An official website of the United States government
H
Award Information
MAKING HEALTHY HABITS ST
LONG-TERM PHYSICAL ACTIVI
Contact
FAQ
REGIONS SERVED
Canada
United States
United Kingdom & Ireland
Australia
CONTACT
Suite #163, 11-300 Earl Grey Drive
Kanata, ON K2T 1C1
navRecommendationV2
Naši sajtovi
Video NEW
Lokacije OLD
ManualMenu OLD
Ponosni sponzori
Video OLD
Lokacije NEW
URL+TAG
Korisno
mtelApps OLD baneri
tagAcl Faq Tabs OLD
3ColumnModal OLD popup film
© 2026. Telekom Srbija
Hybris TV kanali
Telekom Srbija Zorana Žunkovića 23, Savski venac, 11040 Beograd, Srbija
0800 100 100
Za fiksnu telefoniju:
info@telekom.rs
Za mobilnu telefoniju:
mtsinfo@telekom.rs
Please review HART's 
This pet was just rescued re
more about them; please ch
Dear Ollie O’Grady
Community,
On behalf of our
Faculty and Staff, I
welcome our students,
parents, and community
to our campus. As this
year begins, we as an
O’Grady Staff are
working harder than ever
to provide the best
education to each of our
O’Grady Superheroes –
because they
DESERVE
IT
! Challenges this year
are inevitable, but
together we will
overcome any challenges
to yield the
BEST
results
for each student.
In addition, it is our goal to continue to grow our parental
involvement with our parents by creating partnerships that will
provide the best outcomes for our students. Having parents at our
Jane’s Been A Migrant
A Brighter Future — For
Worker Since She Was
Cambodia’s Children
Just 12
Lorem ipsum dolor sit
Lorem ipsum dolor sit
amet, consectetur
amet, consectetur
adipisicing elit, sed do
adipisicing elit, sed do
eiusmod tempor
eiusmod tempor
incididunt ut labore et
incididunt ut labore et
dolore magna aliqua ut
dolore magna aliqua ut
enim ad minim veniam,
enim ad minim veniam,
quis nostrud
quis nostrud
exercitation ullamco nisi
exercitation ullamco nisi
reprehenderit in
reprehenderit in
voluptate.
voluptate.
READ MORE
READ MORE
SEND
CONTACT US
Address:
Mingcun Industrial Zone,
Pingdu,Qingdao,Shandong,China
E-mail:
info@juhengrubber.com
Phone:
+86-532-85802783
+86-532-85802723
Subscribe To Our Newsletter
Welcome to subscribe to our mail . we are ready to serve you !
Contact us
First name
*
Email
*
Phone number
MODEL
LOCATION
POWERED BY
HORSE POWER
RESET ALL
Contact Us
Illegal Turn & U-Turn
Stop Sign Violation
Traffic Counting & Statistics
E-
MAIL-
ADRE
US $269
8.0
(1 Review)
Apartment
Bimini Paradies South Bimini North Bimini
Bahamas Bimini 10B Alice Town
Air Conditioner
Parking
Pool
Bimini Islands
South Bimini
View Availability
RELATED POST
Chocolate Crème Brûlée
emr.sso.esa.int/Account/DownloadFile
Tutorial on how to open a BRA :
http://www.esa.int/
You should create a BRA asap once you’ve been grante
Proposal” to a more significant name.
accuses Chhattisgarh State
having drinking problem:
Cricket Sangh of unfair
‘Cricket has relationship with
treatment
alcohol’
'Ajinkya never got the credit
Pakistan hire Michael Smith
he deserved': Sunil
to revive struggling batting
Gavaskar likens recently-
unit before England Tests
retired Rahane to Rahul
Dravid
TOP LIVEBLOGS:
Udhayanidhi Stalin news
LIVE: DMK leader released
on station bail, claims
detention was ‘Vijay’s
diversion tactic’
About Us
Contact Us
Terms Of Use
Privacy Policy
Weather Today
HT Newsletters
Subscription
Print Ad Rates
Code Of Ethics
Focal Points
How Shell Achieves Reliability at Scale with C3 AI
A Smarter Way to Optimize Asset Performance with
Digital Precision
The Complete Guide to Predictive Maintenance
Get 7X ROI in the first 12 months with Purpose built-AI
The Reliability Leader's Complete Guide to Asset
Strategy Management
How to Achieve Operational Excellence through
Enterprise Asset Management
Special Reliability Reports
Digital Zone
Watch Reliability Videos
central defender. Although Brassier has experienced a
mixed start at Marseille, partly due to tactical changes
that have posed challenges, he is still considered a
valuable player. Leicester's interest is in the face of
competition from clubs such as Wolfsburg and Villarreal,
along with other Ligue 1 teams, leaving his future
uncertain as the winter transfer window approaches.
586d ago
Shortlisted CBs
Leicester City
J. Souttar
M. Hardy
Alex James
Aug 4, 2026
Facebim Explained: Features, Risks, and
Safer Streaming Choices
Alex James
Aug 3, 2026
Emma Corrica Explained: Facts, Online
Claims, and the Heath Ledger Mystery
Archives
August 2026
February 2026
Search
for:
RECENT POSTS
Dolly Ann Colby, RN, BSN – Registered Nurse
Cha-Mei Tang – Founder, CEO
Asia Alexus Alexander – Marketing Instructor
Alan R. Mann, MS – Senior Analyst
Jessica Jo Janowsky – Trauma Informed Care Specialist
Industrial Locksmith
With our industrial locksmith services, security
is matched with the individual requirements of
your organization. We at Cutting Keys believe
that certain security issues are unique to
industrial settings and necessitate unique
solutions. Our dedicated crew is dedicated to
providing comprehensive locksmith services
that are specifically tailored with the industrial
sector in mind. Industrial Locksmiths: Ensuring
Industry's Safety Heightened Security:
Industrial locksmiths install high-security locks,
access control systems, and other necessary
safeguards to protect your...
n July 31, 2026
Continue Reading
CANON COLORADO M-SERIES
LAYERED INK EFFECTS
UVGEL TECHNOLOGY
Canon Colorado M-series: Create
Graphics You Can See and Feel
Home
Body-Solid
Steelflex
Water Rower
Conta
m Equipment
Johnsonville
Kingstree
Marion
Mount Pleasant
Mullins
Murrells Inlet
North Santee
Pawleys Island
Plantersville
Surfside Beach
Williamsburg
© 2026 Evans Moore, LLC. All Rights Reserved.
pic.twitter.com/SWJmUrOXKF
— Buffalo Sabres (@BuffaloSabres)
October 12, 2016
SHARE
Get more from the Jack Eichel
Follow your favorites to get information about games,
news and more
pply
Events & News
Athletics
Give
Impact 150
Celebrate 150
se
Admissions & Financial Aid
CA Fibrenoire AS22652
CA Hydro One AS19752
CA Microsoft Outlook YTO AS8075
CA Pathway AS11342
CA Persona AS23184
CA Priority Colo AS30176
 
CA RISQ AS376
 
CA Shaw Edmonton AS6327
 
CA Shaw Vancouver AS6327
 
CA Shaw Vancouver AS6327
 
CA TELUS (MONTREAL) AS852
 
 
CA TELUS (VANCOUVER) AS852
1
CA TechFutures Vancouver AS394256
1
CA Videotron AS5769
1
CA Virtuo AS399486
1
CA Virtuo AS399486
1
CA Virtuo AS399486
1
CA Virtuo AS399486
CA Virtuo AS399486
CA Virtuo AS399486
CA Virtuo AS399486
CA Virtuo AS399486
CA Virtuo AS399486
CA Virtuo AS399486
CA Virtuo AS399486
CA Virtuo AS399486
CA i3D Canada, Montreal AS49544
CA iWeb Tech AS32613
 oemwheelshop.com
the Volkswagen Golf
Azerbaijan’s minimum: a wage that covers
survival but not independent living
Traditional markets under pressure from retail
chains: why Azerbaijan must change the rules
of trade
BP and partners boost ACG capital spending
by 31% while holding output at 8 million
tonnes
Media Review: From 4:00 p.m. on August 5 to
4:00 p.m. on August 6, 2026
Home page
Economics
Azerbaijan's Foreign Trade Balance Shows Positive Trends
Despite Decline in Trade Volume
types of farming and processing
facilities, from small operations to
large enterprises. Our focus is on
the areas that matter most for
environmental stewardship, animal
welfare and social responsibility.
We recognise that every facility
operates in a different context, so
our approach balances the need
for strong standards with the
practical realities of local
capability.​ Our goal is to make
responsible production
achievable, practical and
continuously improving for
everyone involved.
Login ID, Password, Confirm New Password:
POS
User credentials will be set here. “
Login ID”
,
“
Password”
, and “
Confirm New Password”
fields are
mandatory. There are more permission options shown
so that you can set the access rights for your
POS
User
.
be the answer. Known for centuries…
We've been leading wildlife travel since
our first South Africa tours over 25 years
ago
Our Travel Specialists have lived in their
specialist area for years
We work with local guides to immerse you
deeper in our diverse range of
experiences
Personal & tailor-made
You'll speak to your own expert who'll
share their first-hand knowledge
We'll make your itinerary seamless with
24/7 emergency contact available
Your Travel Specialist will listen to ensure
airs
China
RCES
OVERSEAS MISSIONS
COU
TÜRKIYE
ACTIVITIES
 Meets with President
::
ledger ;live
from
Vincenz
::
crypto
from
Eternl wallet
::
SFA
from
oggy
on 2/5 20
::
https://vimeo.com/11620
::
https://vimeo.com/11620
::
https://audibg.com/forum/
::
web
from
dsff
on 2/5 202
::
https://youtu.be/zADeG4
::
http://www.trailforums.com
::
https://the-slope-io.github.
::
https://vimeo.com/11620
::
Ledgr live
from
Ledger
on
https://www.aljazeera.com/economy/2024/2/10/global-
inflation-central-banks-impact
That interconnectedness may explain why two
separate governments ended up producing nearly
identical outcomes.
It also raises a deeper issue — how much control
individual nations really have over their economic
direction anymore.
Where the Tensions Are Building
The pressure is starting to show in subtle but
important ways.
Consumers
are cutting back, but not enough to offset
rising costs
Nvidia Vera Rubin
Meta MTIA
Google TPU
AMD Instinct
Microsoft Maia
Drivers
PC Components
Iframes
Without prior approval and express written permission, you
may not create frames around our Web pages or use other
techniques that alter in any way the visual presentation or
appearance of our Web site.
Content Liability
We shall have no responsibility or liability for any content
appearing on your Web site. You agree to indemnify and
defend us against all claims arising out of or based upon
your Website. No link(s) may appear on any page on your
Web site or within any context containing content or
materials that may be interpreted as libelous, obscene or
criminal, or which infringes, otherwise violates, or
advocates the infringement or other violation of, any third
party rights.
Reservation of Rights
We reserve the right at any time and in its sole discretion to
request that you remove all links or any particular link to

═══

== THE TASK ==
Return the lines exactly as they stand, please. Start at the top of the material and finish with the line where "Ponosni sponzori" appears.

== EXPECTED ANSWER ==
An official website of the United States government
H
Award Information
MAKING HEALTHY HABITS ST
LONG-TERM PHYSICAL ACTIVI
Contact
FAQ
REGIONS SERVED
Canada
United States
United Kingdom & Ireland
Australia
CONTACT
Suite #163, 11-300 Earl Grey Drive
Kanata, ON K2T 1C1
navRecommendationV2
Naši sajtovi
Video NEW
Lokacije OLD
ManualMenu OLD
Ponosni sponzori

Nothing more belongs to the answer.